(Work instructions):
Word for word, copy out the entries below, but not the pictures in them.

(Information given):

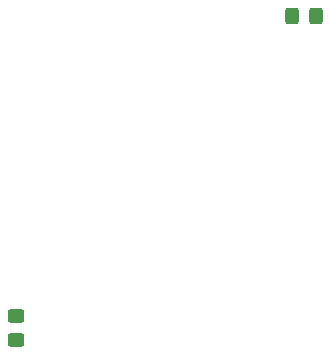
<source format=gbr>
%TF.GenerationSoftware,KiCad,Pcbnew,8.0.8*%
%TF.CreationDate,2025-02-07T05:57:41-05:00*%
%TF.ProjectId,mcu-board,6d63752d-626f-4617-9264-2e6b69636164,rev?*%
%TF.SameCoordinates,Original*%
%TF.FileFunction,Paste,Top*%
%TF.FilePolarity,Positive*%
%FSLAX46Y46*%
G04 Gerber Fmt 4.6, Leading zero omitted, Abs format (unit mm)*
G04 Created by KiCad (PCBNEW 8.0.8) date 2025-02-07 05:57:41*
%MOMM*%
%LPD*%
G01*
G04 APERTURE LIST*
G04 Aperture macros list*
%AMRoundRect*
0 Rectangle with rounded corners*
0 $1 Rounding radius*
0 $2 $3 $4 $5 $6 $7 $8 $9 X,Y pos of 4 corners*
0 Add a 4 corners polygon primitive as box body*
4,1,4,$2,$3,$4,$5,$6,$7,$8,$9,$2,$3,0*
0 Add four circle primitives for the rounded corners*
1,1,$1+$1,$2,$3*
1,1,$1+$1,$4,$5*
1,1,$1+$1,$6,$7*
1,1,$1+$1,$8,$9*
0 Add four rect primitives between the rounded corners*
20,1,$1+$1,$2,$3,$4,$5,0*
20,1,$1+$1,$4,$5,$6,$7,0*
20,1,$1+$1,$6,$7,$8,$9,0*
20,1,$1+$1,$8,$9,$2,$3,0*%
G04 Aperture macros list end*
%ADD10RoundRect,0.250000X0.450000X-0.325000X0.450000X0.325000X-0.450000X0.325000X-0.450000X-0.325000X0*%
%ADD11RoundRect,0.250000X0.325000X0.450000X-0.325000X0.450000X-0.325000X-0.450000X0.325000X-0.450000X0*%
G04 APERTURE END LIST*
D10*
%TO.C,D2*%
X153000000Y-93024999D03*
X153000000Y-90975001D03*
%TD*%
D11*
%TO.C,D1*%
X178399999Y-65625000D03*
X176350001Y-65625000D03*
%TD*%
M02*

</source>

(Answer to this problem):
<source format=gbr>
%TF.GenerationSoftware,KiCad,Pcbnew,8.0.8*%
%TF.CreationDate,2025-02-07T05:57:41-05:00*%
%TF.ProjectId,mcu-board,6d63752d-626f-4617-9264-2e6b69636164,rev?*%
%TF.SameCoordinates,Original*%
%TF.FileFunction,Paste,Top*%
%TF.FilePolarity,Positive*%
%FSLAX46Y46*%
G04 Gerber Fmt 4.6, Leading zero omitted, Abs format (unit mm)*
G04 Created by KiCad (PCBNEW 8.0.8) date 2025-02-07 05:57:41*
%MOMM*%
%LPD*%
G01*
G04 APERTURE LIST*
G04 Aperture macros list*
%AMRoundRect*
0 Rectangle with rounded corners*
0 $1 Rounding radius*
0 $2 $3 $4 $5 $6 $7 $8 $9 X,Y pos of 4 corners*
0 Add a 4 corners polygon primitive as box body*
4,1,4,$2,$3,$4,$5,$6,$7,$8,$9,$2,$3,0*
0 Add four circle primitives for the rounded corners*
1,1,$1+$1,$2,$3*
1,1,$1+$1,$4,$5*
1,1,$1+$1,$6,$7*
1,1,$1+$1,$8,$9*
0 Add four rect primitives between the rounded corners*
20,1,$1+$1,$2,$3,$4,$5,0*
20,1,$1+$1,$4,$5,$6,$7,0*
20,1,$1+$1,$6,$7,$8,$9,0*
20,1,$1+$1,$8,$9,$2,$3,0*%
G04 Aperture macros list end*
%ADD10RoundRect,0.250000X0.450000X-0.325000X0.450000X0.325000X-0.450000X0.325000X-0.450000X-0.325000X0*%
%ADD11RoundRect,0.250000X0.325000X0.450000X-0.325000X0.450000X-0.325000X-0.450000X0.325000X-0.450000X0*%
G04 APERTURE END LIST*
D10*
%TO.C,D2*%
X153000000Y-93024999D03*
X153000000Y-90975001D03*
%TD*%
D11*
%TO.C,D1*%
X178399999Y-65625000D03*
X176350001Y-65625000D03*
%TD*%
M02*

</source>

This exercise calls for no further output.